→ **TASK REQUIREMENTS**
**A.** In the Fleming case passage, swap "laudanum" for "whisky" and write out the text starting at "The Governor knew" and ending at "had been drugged.".
**B.** How would you render this sentence from the Fleming case passage in French: "She asked him what Mr Dixon’s object had been in seeking this interview with her."
**C.** According to the Fleming case passage, why did Jessie reject any suggestion that she should clear Mr Fleming by confessing to her own guilt?

→ **SOURCE PASSAGE**
----
And so it might all have ended; but the poor firework lying guttering in the mire, gave one more dying fizzle. Messrs Smith and Wright, indefatigable in their fight for the Fleming family’s good name, nagged away at the prison authorities until they finally consented to the publication of the Governor’s account of Mr Dixon’s last and final meeting with Convict 389/21. What good it could be expected to do to the Fleming cause, it is difficult to see. It related only Jessie’s total denial of any such confession as Mr Dixon had described, her total denial that she had ever so much as mentioned laudanum to him, her total repudiation of any suggestion that she should clear Mr Fleming in the eyes of the world by confessing to her own guilt; for she was innocent. And the prison Governor added a note of his own.
On the morning after this interview, said the Governor, the prisoner requested to see him. She asked him what Mr Dixon’s object had been in seeking this interview with her.
The Governor knew that it had been to seek a word from her that would exculpate old Mr Fleming. He temporised, however. He said he hadn’t quite been able to make that out himself.
‘Well,’ she said, ‘I do now remember saying something about laudanum to him. But what I said was that I knew no more about the murder than if he’d placed a glass of laudanum on the table fore’anent me’—in other words, than if she had been drugged.
----
→ **PROVIDED MATERIAL**
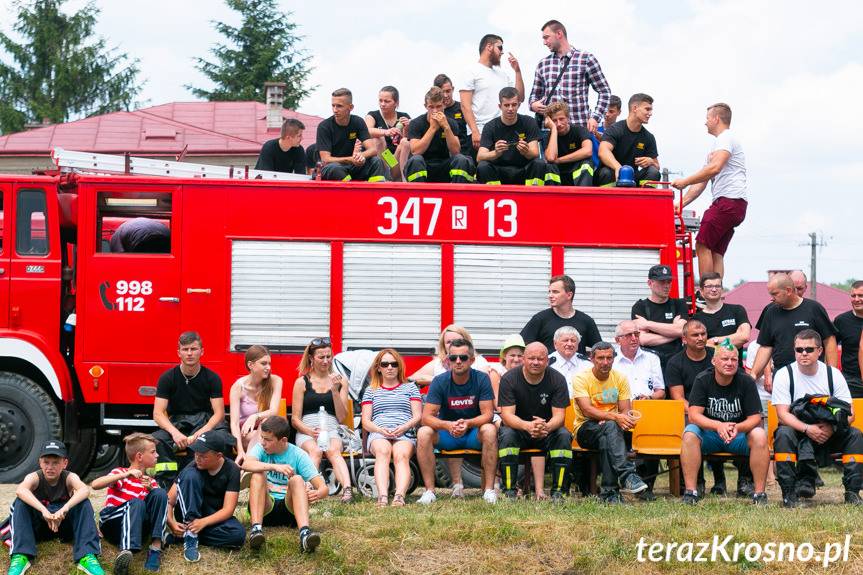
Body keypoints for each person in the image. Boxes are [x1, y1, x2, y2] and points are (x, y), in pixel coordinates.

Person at [771, 330, 863, 507]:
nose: (803, 353)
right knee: (783, 434)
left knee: (855, 435)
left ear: (820, 351)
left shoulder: (833, 374)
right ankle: (789, 494)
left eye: (809, 349)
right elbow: (782, 415)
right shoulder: (784, 374)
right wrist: (807, 429)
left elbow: (850, 413)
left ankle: (852, 492)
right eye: (799, 349)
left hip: (829, 431)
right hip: (799, 432)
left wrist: (831, 428)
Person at [679, 342, 769, 505]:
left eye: (734, 359)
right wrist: (718, 426)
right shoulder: (703, 379)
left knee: (760, 434)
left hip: (738, 435)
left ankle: (759, 494)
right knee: (690, 433)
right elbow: (693, 415)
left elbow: (755, 418)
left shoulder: (746, 381)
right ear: (714, 361)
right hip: (710, 435)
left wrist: (737, 427)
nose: (729, 363)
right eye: (725, 359)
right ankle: (691, 492)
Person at [1, 441, 103, 575]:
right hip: (39, 528)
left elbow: (84, 490)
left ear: (64, 463)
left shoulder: (70, 477)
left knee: (84, 503)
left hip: (64, 527)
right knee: (20, 502)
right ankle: (21, 556)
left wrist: (64, 509)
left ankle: (87, 556)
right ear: (40, 462)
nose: (50, 467)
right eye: (46, 462)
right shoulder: (34, 477)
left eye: (55, 462)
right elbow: (21, 490)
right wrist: (44, 511)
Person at [416, 338, 498, 505]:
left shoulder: (482, 379)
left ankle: (489, 491)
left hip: (472, 433)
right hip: (447, 434)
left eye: (463, 358)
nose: (458, 361)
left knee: (489, 429)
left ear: (472, 360)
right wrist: (448, 425)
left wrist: (468, 423)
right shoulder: (440, 381)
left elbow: (488, 414)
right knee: (423, 432)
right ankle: (429, 491)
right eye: (453, 358)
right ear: (448, 360)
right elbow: (426, 417)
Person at [671, 103, 747, 279]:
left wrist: (684, 181)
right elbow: (702, 181)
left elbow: (714, 168)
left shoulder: (725, 138)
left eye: (707, 119)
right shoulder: (717, 145)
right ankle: (716, 293)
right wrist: (680, 204)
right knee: (715, 251)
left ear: (716, 119)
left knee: (702, 245)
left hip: (728, 201)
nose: (705, 123)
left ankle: (707, 290)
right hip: (735, 204)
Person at [572, 342, 649, 504]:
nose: (605, 362)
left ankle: (609, 493)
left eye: (609, 358)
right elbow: (587, 410)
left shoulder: (620, 378)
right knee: (611, 427)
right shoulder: (581, 378)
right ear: (591, 358)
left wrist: (623, 419)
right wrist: (613, 417)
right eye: (600, 358)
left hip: (611, 429)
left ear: (614, 359)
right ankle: (628, 475)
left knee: (607, 436)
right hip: (585, 428)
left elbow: (625, 410)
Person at [152, 331, 228, 488]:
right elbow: (158, 414)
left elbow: (219, 413)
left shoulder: (212, 378)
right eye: (185, 349)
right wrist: (175, 433)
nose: (189, 353)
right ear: (178, 352)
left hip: (205, 421)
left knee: (223, 437)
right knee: (157, 439)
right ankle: (167, 484)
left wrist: (202, 432)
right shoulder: (167, 378)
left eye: (193, 349)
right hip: (178, 423)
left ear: (202, 351)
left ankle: (216, 482)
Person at [497, 342, 572, 500]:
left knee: (564, 436)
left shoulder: (558, 379)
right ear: (523, 359)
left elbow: (559, 416)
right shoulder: (509, 379)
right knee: (507, 434)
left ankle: (559, 491)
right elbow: (507, 415)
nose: (535, 362)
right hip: (519, 430)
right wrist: (527, 426)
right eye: (531, 358)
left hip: (546, 431)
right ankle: (509, 490)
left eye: (540, 359)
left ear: (547, 360)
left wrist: (546, 426)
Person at [242, 416, 326, 552]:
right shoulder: (260, 448)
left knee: (297, 479)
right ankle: (256, 530)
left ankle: (305, 534)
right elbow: (246, 464)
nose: (263, 442)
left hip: (291, 511)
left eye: (268, 440)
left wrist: (317, 493)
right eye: (262, 438)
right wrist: (274, 467)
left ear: (283, 440)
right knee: (257, 474)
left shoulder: (298, 454)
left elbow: (323, 488)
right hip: (265, 509)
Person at [665, 320, 729, 495]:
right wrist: (698, 414)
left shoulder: (717, 356)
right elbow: (678, 398)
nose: (701, 338)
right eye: (695, 335)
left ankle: (725, 480)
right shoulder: (675, 363)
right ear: (684, 339)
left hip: (721, 409)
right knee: (693, 429)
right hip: (691, 413)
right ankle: (697, 481)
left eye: (703, 334)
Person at [91, 433, 166, 575]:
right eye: (153, 452)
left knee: (160, 493)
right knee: (136, 503)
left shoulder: (151, 482)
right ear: (139, 456)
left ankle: (156, 548)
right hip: (112, 524)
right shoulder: (120, 472)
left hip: (137, 528)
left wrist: (151, 489)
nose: (157, 455)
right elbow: (95, 485)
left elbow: (160, 508)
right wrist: (126, 475)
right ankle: (125, 552)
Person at [165, 432, 245, 562]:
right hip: (188, 514)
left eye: (203, 456)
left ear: (219, 455)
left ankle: (184, 535)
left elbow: (228, 510)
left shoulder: (232, 469)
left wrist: (203, 522)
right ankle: (190, 535)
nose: (197, 458)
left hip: (211, 518)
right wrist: (171, 522)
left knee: (238, 536)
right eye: (196, 453)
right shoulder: (192, 467)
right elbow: (169, 501)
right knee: (190, 475)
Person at [291, 337, 353, 503]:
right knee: (315, 450)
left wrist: (334, 390)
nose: (326, 361)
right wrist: (310, 431)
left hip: (332, 427)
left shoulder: (340, 381)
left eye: (328, 356)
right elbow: (295, 420)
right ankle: (307, 489)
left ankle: (347, 490)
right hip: (307, 428)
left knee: (333, 450)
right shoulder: (302, 382)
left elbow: (341, 417)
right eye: (321, 357)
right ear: (311, 358)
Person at [751, 273, 838, 385]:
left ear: (788, 290)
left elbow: (829, 340)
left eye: (775, 294)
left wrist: (831, 374)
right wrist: (753, 374)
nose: (771, 298)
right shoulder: (770, 312)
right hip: (782, 375)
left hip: (812, 375)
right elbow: (765, 347)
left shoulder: (814, 308)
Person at [360, 349, 422, 507]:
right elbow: (366, 421)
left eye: (394, 364)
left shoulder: (411, 388)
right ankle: (382, 496)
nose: (389, 367)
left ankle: (399, 496)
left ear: (399, 367)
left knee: (401, 455)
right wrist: (380, 430)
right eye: (385, 364)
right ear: (378, 367)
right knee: (383, 451)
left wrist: (404, 427)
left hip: (405, 432)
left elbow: (417, 416)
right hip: (378, 432)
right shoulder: (371, 390)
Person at [612, 319, 664, 499]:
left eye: (637, 334)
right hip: (619, 414)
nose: (634, 338)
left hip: (646, 414)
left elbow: (661, 391)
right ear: (618, 340)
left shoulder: (652, 358)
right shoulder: (611, 360)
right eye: (629, 335)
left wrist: (649, 398)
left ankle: (646, 486)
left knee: (653, 433)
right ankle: (620, 482)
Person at [528, 19, 611, 131]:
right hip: (549, 131)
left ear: (559, 34)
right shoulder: (543, 64)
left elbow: (605, 91)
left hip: (578, 129)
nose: (544, 42)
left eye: (546, 37)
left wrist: (595, 118)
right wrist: (533, 105)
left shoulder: (585, 58)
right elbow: (534, 96)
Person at [459, 34, 524, 152]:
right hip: (480, 132)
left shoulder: (502, 74)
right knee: (481, 169)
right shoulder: (471, 71)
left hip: (503, 131)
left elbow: (519, 98)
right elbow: (465, 105)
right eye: (500, 47)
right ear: (489, 46)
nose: (502, 52)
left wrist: (517, 71)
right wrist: (474, 132)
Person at [476, 87, 551, 186]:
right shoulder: (490, 126)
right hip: (499, 171)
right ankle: (494, 196)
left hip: (523, 170)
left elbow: (535, 153)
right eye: (506, 105)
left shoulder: (529, 122)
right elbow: (479, 157)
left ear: (519, 105)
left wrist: (526, 151)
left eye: (514, 105)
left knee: (539, 163)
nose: (510, 109)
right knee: (483, 166)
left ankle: (533, 195)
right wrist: (496, 153)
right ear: (500, 106)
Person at [404, 87, 475, 183]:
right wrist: (432, 128)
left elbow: (455, 151)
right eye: (431, 107)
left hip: (444, 165)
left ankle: (458, 195)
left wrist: (446, 128)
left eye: (438, 106)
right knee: (415, 160)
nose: (435, 111)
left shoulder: (451, 123)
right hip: (424, 165)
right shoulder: (416, 123)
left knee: (461, 159)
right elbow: (416, 151)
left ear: (444, 105)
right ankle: (418, 194)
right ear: (425, 106)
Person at [317, 88, 387, 182]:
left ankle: (375, 192)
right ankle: (349, 193)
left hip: (357, 164)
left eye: (339, 106)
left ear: (351, 107)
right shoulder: (324, 126)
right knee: (335, 168)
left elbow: (373, 150)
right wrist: (352, 159)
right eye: (333, 106)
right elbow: (326, 159)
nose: (335, 110)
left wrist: (360, 157)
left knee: (376, 161)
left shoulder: (358, 121)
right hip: (334, 166)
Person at [228, 345, 283, 466]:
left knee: (266, 422)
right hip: (245, 436)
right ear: (250, 365)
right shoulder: (238, 387)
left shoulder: (276, 381)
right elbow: (234, 423)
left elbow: (274, 411)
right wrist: (240, 451)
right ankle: (253, 465)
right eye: (263, 363)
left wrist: (255, 417)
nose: (268, 367)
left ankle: (249, 464)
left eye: (269, 363)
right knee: (256, 434)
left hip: (269, 433)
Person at [521, 274, 602, 355]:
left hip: (578, 367)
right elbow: (521, 345)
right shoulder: (540, 319)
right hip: (548, 367)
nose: (550, 296)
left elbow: (600, 350)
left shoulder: (586, 321)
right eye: (549, 292)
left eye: (555, 292)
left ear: (569, 295)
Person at [594, 93, 660, 187]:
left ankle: (644, 201)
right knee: (606, 172)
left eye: (651, 109)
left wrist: (651, 162)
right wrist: (618, 168)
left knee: (653, 172)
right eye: (647, 109)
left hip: (633, 178)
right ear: (635, 108)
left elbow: (657, 166)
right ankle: (609, 201)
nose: (650, 113)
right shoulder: (615, 129)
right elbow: (603, 151)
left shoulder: (649, 137)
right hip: (612, 176)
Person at [631, 265, 688, 370]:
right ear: (650, 283)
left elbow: (681, 329)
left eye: (669, 281)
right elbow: (643, 339)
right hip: (649, 364)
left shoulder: (679, 304)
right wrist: (674, 333)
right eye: (662, 282)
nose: (667, 286)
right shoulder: (640, 307)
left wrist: (647, 324)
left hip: (676, 363)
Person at [409, 325, 494, 387]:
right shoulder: (438, 363)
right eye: (449, 342)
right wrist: (435, 380)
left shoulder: (478, 361)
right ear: (443, 345)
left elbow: (482, 383)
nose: (453, 344)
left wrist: (436, 380)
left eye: (457, 340)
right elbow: (410, 379)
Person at [693, 272, 751, 356]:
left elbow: (744, 336)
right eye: (709, 286)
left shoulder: (737, 310)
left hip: (735, 367)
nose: (714, 289)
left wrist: (714, 341)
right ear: (701, 291)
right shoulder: (696, 319)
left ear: (722, 289)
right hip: (709, 367)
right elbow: (699, 347)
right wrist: (735, 338)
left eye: (717, 286)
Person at [365, 86, 411, 181]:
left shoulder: (404, 116)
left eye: (387, 101)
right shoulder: (373, 115)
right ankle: (384, 176)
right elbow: (366, 130)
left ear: (396, 103)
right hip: (384, 159)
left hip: (397, 161)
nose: (382, 104)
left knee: (405, 142)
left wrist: (406, 129)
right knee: (378, 138)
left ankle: (404, 182)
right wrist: (386, 132)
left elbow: (411, 142)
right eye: (380, 100)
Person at [543, 101, 594, 186]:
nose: (558, 124)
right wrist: (554, 130)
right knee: (549, 166)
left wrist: (559, 160)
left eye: (561, 119)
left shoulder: (580, 130)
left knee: (587, 163)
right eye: (554, 121)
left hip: (577, 175)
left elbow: (588, 151)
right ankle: (553, 197)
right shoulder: (549, 136)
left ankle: (583, 197)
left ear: (568, 118)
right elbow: (551, 158)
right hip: (559, 176)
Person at [833, 281, 863, 398]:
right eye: (853, 295)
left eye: (861, 295)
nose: (856, 299)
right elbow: (830, 347)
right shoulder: (841, 321)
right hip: (850, 381)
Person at [548, 326, 593, 397]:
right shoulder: (546, 363)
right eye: (565, 340)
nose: (569, 344)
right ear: (555, 344)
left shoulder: (587, 364)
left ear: (578, 344)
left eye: (573, 341)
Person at [433, 73, 471, 156]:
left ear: (453, 89)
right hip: (440, 155)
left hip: (462, 153)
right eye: (442, 92)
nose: (446, 95)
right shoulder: (433, 111)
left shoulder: (463, 108)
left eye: (448, 91)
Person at [590, 95, 621, 169]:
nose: (607, 114)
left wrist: (599, 137)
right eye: (605, 110)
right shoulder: (593, 126)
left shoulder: (620, 131)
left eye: (611, 111)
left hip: (609, 170)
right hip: (591, 168)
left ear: (619, 112)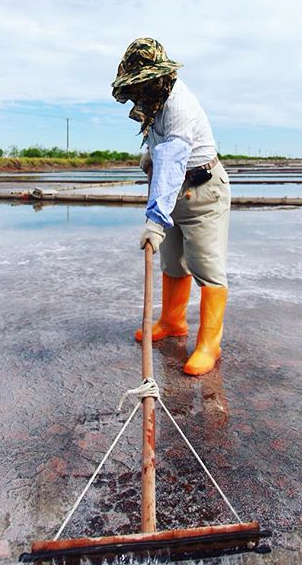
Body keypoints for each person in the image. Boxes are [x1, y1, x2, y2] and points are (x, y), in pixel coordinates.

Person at [111, 38, 231, 376]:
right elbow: (160, 153)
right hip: (175, 191)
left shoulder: (178, 104)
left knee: (205, 265)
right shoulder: (156, 101)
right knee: (173, 261)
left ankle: (210, 344)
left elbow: (173, 162)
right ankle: (172, 321)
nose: (138, 91)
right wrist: (149, 153)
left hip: (203, 190)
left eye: (141, 83)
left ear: (159, 76)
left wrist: (154, 220)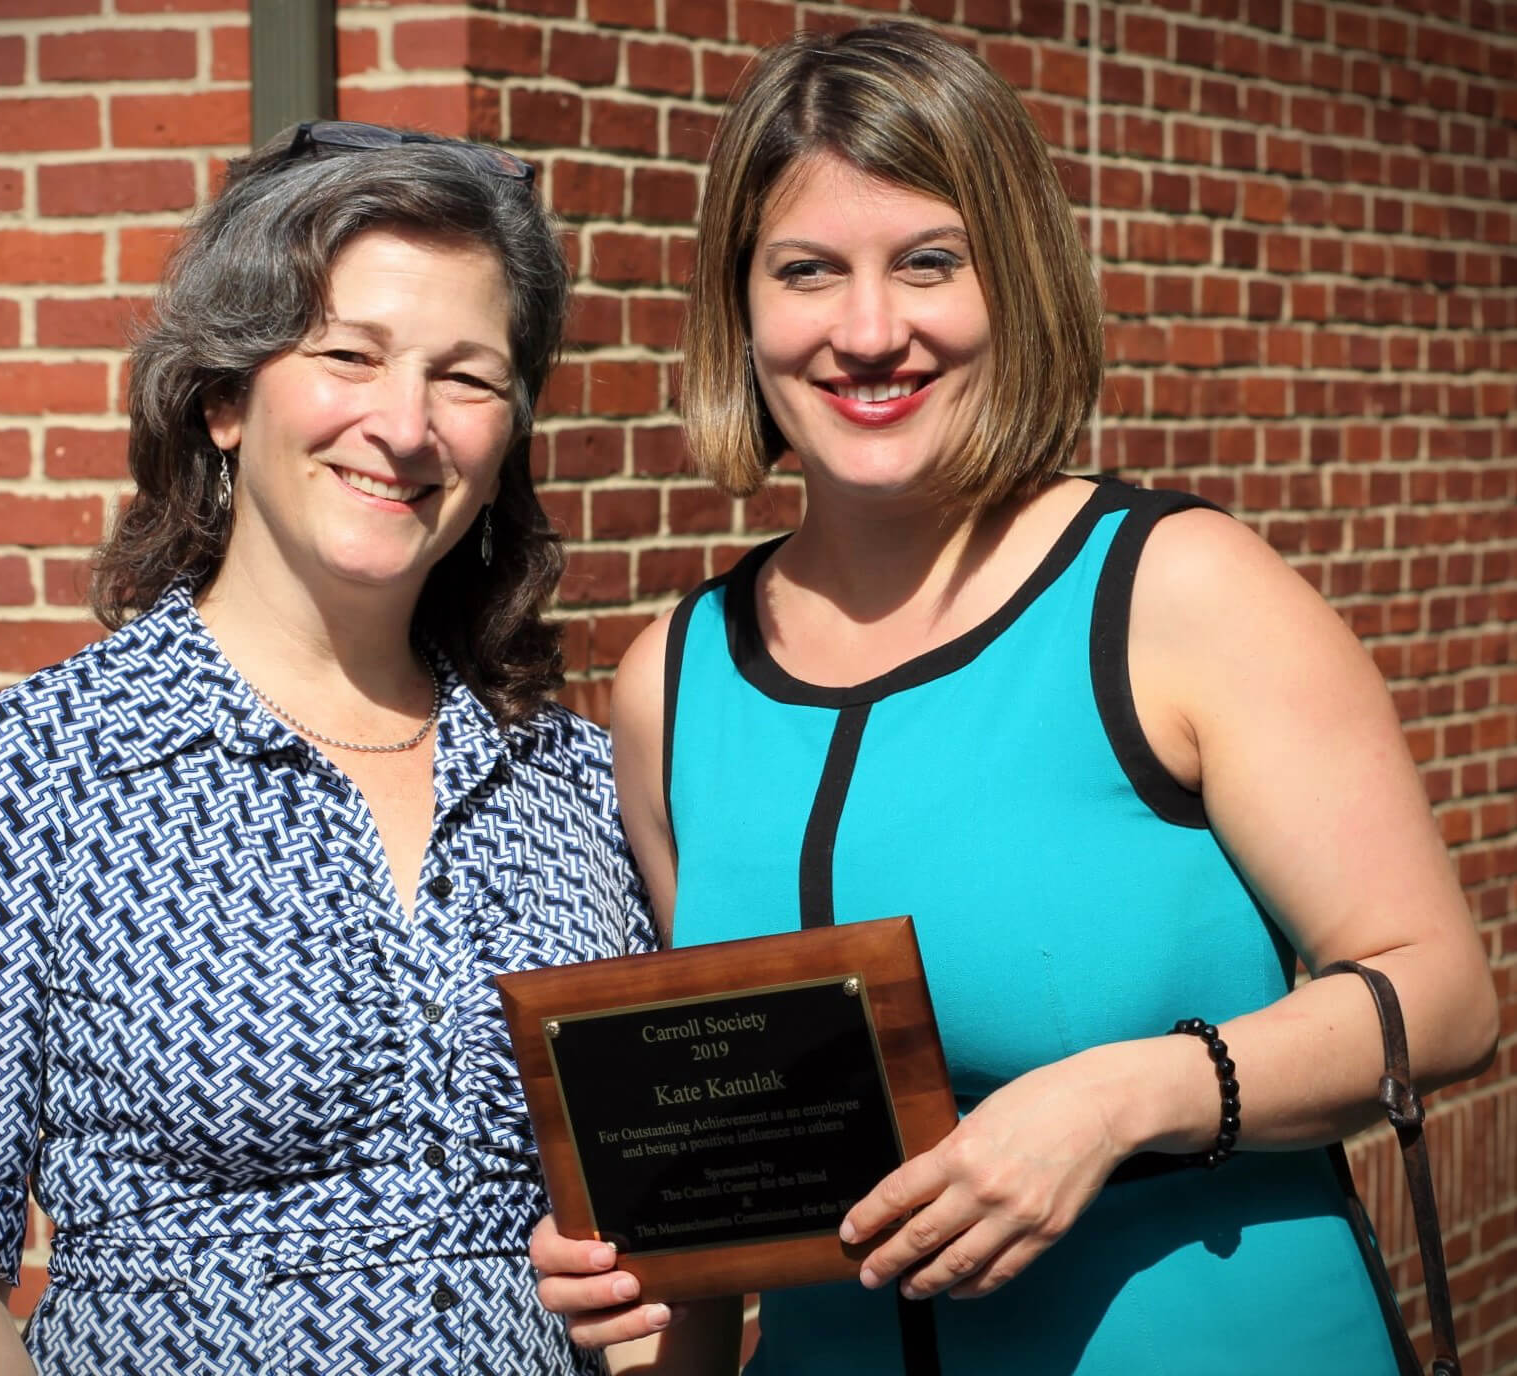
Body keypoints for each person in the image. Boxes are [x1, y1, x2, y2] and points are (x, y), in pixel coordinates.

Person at [530, 23, 1498, 1376]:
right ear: (740, 315)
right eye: (806, 271)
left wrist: (1124, 1097)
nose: (867, 332)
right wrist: (642, 1289)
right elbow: (715, 1180)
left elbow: (1440, 995)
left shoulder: (1172, 593)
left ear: (1015, 281)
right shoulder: (672, 681)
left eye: (927, 261)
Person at [0, 121, 653, 1376]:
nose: (404, 422)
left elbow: (664, 1227)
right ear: (223, 398)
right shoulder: (40, 765)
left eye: (467, 376)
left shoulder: (574, 780)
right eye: (348, 355)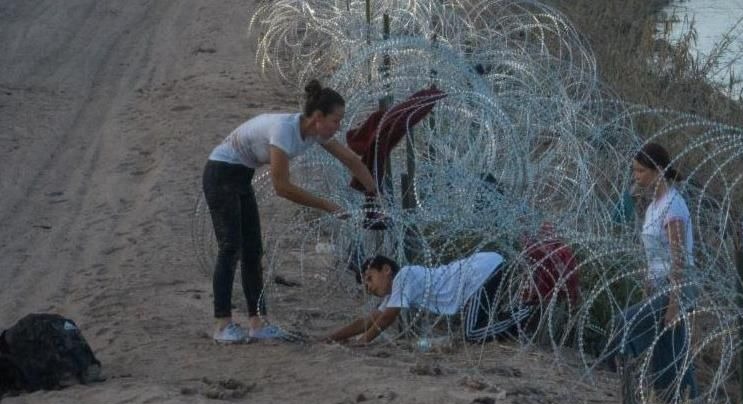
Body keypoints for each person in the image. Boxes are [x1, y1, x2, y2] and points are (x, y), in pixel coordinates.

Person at [203, 79, 377, 344]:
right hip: (221, 173)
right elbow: (282, 187)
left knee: (253, 251)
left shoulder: (316, 133)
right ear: (318, 117)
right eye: (336, 120)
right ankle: (222, 324)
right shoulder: (284, 131)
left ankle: (257, 323)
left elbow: (351, 159)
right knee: (231, 247)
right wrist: (329, 207)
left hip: (240, 176)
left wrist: (375, 195)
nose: (339, 126)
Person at [606, 142, 697, 403]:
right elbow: (655, 255)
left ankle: (625, 389)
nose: (636, 177)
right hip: (660, 286)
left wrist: (674, 304)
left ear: (657, 170)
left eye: (640, 171)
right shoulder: (653, 207)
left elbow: (679, 259)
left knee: (625, 322)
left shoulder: (673, 207)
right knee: (669, 355)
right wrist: (649, 283)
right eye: (634, 171)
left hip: (675, 286)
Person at [323, 252, 533, 344]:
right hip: (478, 274)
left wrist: (363, 341)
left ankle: (530, 310)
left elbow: (386, 319)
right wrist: (334, 336)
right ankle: (522, 316)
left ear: (386, 269)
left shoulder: (403, 276)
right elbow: (371, 319)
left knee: (473, 333)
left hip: (478, 273)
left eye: (369, 278)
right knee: (478, 326)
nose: (368, 287)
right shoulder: (396, 291)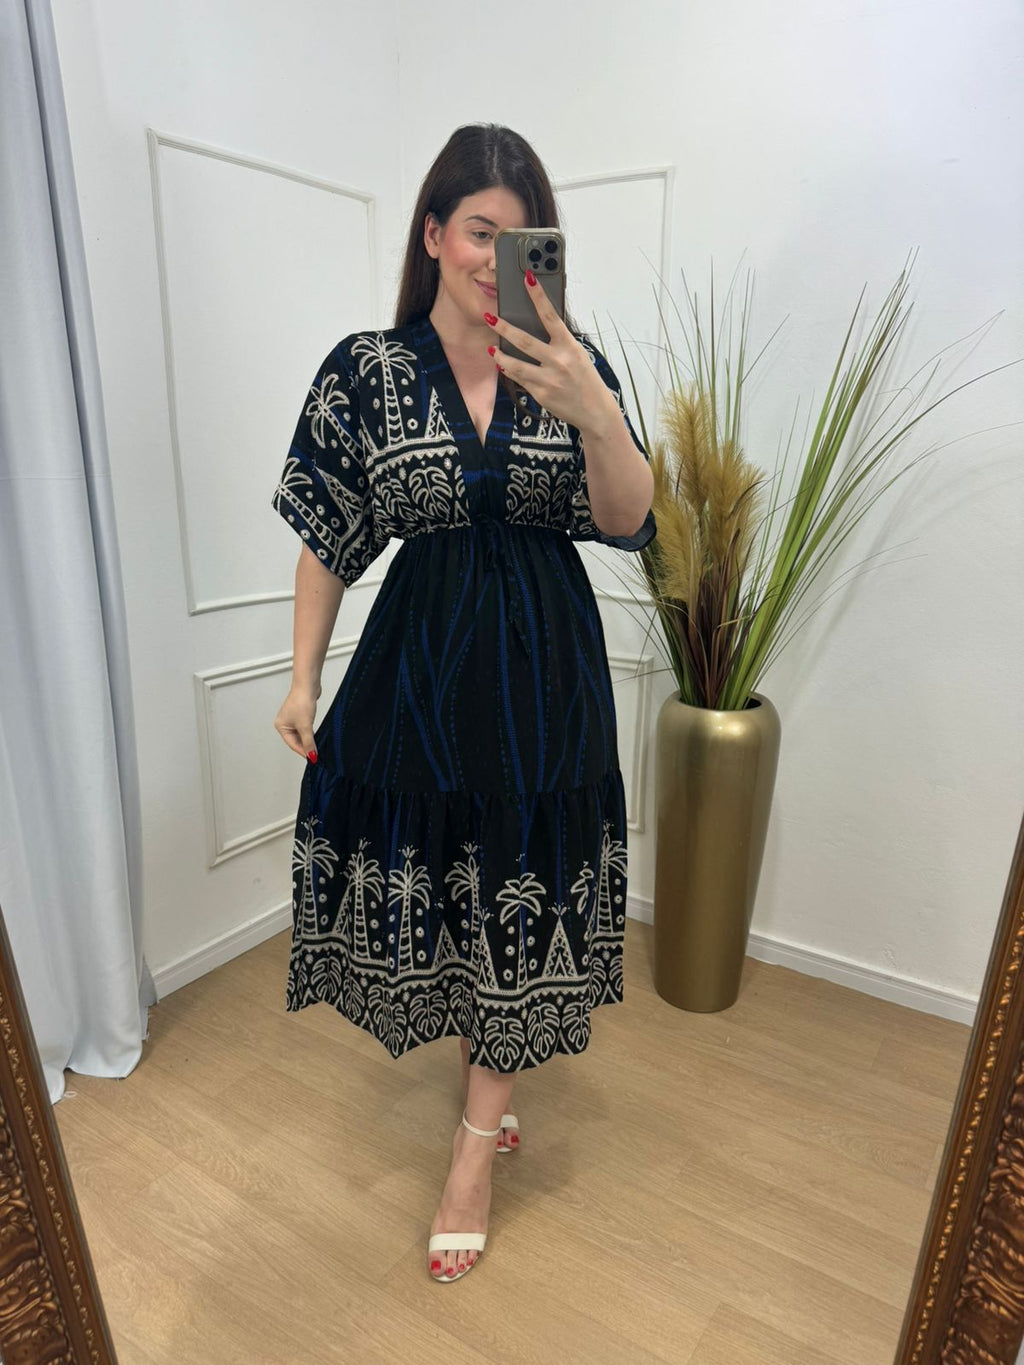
----
→ **ANSWERS PROVIDED**
**A.**
The Governor knew that it had been to seek a word from her that would exculpate old Mr Fleming. He temporised, however. He said he hadn’t quite been able to make that out himself.
‘Well,’ she said, ‘I do now remember saying something about whisky to him. But what I said was that I knew no more about the murder than if he’d placed a glass of whisky on the table fore’anent me’—in other words, than if she had been drugged.

**B.** Elle lui demanda quel avait été le but de M. Dixon en sollicitant cet entretien avec elle.

**C.** She rejected it because she was innocent.